血液検査で暴く「倦怠感の正体」チェックすべき重要指標とは?【医師解説】

倦怠感の背景にある体の異常を客観的に把握するには、血液検査が非常に有効です。貧血や甲状腺異常、肝機能障害など、多くの情報が得られます。本章では、検査で分かる主な項目とその意味について解説します。数値の見方を知ることで、自分の体の状態をより深く理解できるようになります。

監修医師:
中路 幸之助(医療法人愛晋会中江病院内視鏡治療センター)
血液検査で明らかになる倦怠感の原因
血液検査は、倦怠感の背景にある身体的異常を客観的に評価するための重要な手段です。ここでは、検査項目とその意義について説明します。
血液検査で確認される主な項目
倦怠感の原因を特定するための血液検査には、血算(赤血球数、ヘモグロビン、白血球数、血小板数)、生化学検査(肝機能、腎機能、血糖値、電解質)、甲状腺機能検査(TSH、FT4、FT3)、炎症マーカー(CRP、ESR)、鉄代謝マーカー(血清鉄、フェリチン、TIBC)などが含まれます。

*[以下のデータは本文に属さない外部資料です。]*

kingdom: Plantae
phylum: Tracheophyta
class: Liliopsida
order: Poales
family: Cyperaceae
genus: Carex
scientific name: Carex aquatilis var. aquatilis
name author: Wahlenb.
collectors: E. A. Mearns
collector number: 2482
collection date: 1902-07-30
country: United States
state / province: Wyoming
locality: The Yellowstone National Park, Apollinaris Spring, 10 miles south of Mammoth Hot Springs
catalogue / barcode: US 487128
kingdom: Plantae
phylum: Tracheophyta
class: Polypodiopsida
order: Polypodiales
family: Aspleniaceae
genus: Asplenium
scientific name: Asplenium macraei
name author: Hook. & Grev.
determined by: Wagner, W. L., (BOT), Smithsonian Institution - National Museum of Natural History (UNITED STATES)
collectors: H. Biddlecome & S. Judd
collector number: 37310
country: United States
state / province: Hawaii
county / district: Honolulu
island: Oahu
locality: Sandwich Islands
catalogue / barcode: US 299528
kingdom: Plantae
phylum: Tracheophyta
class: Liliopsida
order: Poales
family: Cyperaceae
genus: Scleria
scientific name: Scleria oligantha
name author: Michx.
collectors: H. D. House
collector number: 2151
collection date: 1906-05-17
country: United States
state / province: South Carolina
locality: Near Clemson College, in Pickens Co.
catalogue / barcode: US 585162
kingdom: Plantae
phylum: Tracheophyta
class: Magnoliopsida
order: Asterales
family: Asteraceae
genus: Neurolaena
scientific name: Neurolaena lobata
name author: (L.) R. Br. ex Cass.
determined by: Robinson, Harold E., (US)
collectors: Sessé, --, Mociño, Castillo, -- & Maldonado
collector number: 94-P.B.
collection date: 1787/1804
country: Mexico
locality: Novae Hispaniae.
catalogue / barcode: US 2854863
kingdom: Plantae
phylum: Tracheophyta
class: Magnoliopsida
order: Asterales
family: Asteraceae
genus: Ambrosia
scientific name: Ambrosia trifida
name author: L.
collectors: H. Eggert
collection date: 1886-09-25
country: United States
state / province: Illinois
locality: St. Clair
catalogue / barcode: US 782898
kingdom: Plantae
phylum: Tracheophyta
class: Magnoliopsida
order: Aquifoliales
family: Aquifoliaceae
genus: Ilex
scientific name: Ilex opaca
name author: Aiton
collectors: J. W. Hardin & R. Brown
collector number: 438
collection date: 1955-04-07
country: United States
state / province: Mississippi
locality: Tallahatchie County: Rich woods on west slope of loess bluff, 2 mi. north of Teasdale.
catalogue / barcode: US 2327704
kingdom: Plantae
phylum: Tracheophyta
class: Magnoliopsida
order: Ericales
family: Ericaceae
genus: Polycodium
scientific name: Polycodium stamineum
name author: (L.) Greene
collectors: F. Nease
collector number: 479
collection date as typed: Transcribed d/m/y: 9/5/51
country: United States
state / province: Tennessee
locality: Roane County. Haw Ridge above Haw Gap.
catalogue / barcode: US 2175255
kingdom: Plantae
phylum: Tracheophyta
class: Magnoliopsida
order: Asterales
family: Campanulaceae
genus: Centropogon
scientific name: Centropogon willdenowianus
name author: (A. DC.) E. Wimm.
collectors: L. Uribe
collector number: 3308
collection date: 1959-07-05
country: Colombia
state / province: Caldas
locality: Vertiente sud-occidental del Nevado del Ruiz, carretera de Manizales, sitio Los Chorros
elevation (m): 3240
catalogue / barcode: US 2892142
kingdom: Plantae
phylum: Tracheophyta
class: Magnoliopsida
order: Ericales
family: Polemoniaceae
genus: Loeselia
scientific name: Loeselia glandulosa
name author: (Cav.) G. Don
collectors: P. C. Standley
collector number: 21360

血算では貧血の有無と種類を評価し、白血球数の異常から感染症や血液疾患を疑います。肝機能検査ではAST、ALT、γ-GTPなどを測定し、肝障害の程度を判定します。腎機能検査ではクレアチニン、尿素窒素(BUN)を測定し、慢性腎臓病の有無を確認します。血糖値とHbA1cからは糖尿病の診断と管理状態を評価します。甲状腺機能検査では、TSH高値とFT4低値が甲状腺機能低下症を示し、逆の場合は甲状腺機能亢進症を疑います。
異常値が示す疾患と対応
ヘモグロビン値の低下は貧血を示し、男性では13g/dL未満、女性では12g/dL未満が基準となります。貧血の種類は平均赤血球容積(MCV)により分類され、鉄欠乏性貧血では小球性貧血、ビタミンB12や葉酸欠乏では大球性貧血となります。肝機能異常が見られる場合には、ウイルス性肝炎、脂肪肝、薬剤性肝障害、自己免疫性肝疾患などが鑑別されます。腎機能低下が見られる場合には、慢性腎臓病の進行度を評価し、食事療法や薬物療法が検討されます。甲状腺機能低下症が確認されれば、レボチロキシンナトリウムによるホルモン補充療法が開始されます。炎症マーカーの上昇は、感染症、自己免疫疾患、悪性腫瘍の可能性を示唆し、追加検査が必要となります。鉄欠乏が確認されれば、鉄剤の内服とともに出血源の検索が行われます。
まとめ
倦怠感は日常生活の質を大きく低下させる症状であり、その背景には多様な要因が存在します。睡眠の質の低下、更年期におけるホルモン変動、心理的ストレス、貧血や甲状腺機能異常といった身体疾患など、原因を特定するためには症状の詳細な観察と血液検査が不可欠です。生活習慣の見直しやストレスマネジメントにより改善が期待できる場合もありますが、症状が持続する場合には医療機関を受診し、適切な診断と治療を受けることが重要です。